O responsável pelo departamento de tecnologia e jornalismo dos Repórteres Sem Fronteiras (RSF), Vicente Berthier, considera que as actuais regras europeias sobre Inteligência Artificial (IA) são insuficientes para proteger a integridade da informação e combater a desinformação. 

À agência Lusa, Berthier alerta que a IA, ao ser usada para criar deepfakes, chatbots e outros sistemas automatizados, amplifica a disseminação de conteúdos falsos, ao mesmo tempo que falha em produzir informação fiável em larga escala. Para o responsável, é “um disparate” que a legislação europeia não classifique estes sistemas como de alto risco, sobretudo os que afectam a produção e difusão de informação. 

“Os fornecedores de chatbots, que são usados como fonte, devem ser obrigados a utilizar fontes de informação pluralistas e confiáveis”, defende. Além disso, Berthier propõe que estes agentes tecnológicos compartilhem receitas com os editores, através de negociação colectiva. 

Do ponto de vista jurídico, é necessário repensar o estatuto das plataformas digitais, atribuindo-lhes uma responsabilidade proporcional ao seu papel na circulação da informação. Não se trata de as tornar responsáveis por todos os conteúdos, “o que poderia levar à censura em massa, mas de reconhecer a sua responsabilidade algorítmica e o seu papel no incentivo à produção de certos tipos de conteúdo, como intermediários na distribuição de informação”. 

Para os RSF, a desinformação é hoje uma das principais ameaças às sociedades democráticas.
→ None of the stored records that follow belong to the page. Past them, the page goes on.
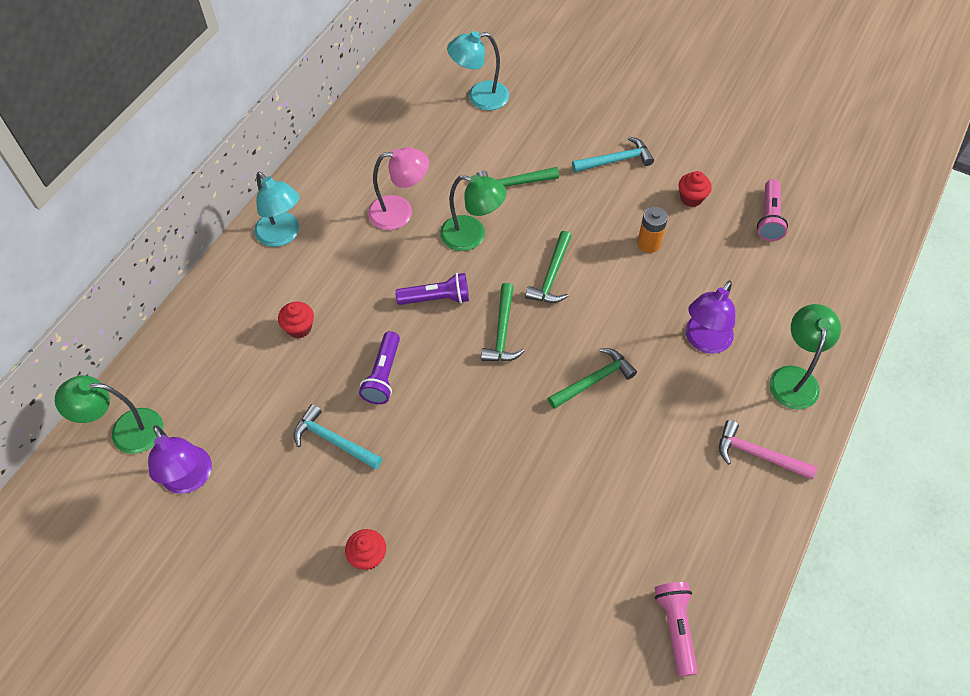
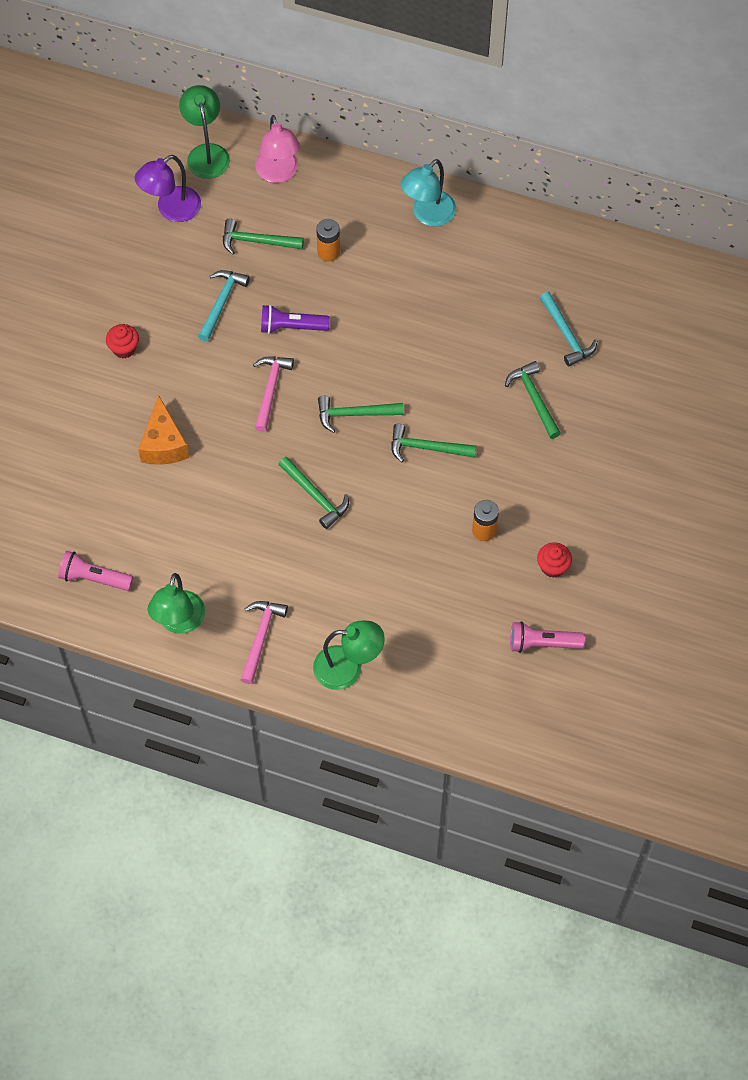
camera: 80 degrees right, 5 degrees up
(263, 394) = (257, 241): none -> green hammer
(299, 328) = (328, 252): red cupcake -> orange battery
(400, 212) = (477, 306): pink lamp -> pink lamp (279, 173)
(436, 298) = (381, 354): purple flashlight -> none
(457, 406) = (270, 390): none -> pink hammer
(472, 236) = (460, 372): green lamp -> green lamp (179, 622)
(479, 97) = (649, 350): turquoise lamp -> none
(507, 526) = (164, 444): none -> orange cheese
(616, 160) = (589, 491): turquoise hammer -> turquoise hammer (566, 335)
(675, 627) = (94, 578): pink flashlight -> pink flashlight turned 150 degrees counterclockwise
(704, 341) = (375, 587): purple lamp -> none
Berthier sublinha que esta prática tem sido instrumentalizada em contextos geopolíticos, aproveitando-se da influência das redes sociais na formação de opiniões. 

“A desinformação não só persiste, como também está a aumentar”, afirma, apontando o modelo económico das plataformas como um dos principais motores dessa realidade. A rapidez com que se produz conteúdo enganoso, combinada com algoritmos hiperpersonalizados e publicidade direccionada, confere-lhe uma vantagem competitiva face ao jornalismo tradicional. 

“Nenhuma das grandes plataformas — Facebook, X, YouTube, TikTok — promove activamente conteúdos jornalísticos confiáveis nos seus algoritmos”, denuncia Berthier. Pelo contrário, nota-se uma crescente hostilidade ao jornalismo. “O Facebook moveu-se abertamente numa direcção antijornalística”, e Elon Musk, proprietário do X, “não esconde a sua hostilidade contra os media tradicionais”. 

Em Abril, a Meta encerrou o seu programa de verificação de factos nos EUA, decisão que, segundo o seu próprio conselho de supervisão, foi tomada de forma “apressada” e fora dos procedimentos habituais. 

Face a este cenário, os Repórteres Sem Fronteiras defendem que as plataformas digitais devem ser obrigadas a dar visibilidade acrescida às fontes de informação fiáveis e a permitir a distribuição equitativa de conteúdos jornalísticos. 

Para Berthier, o combate à desinformação passa por reformar as regras da IA, regular as práticas das plataformas e proteger o jornalismo de qualidade.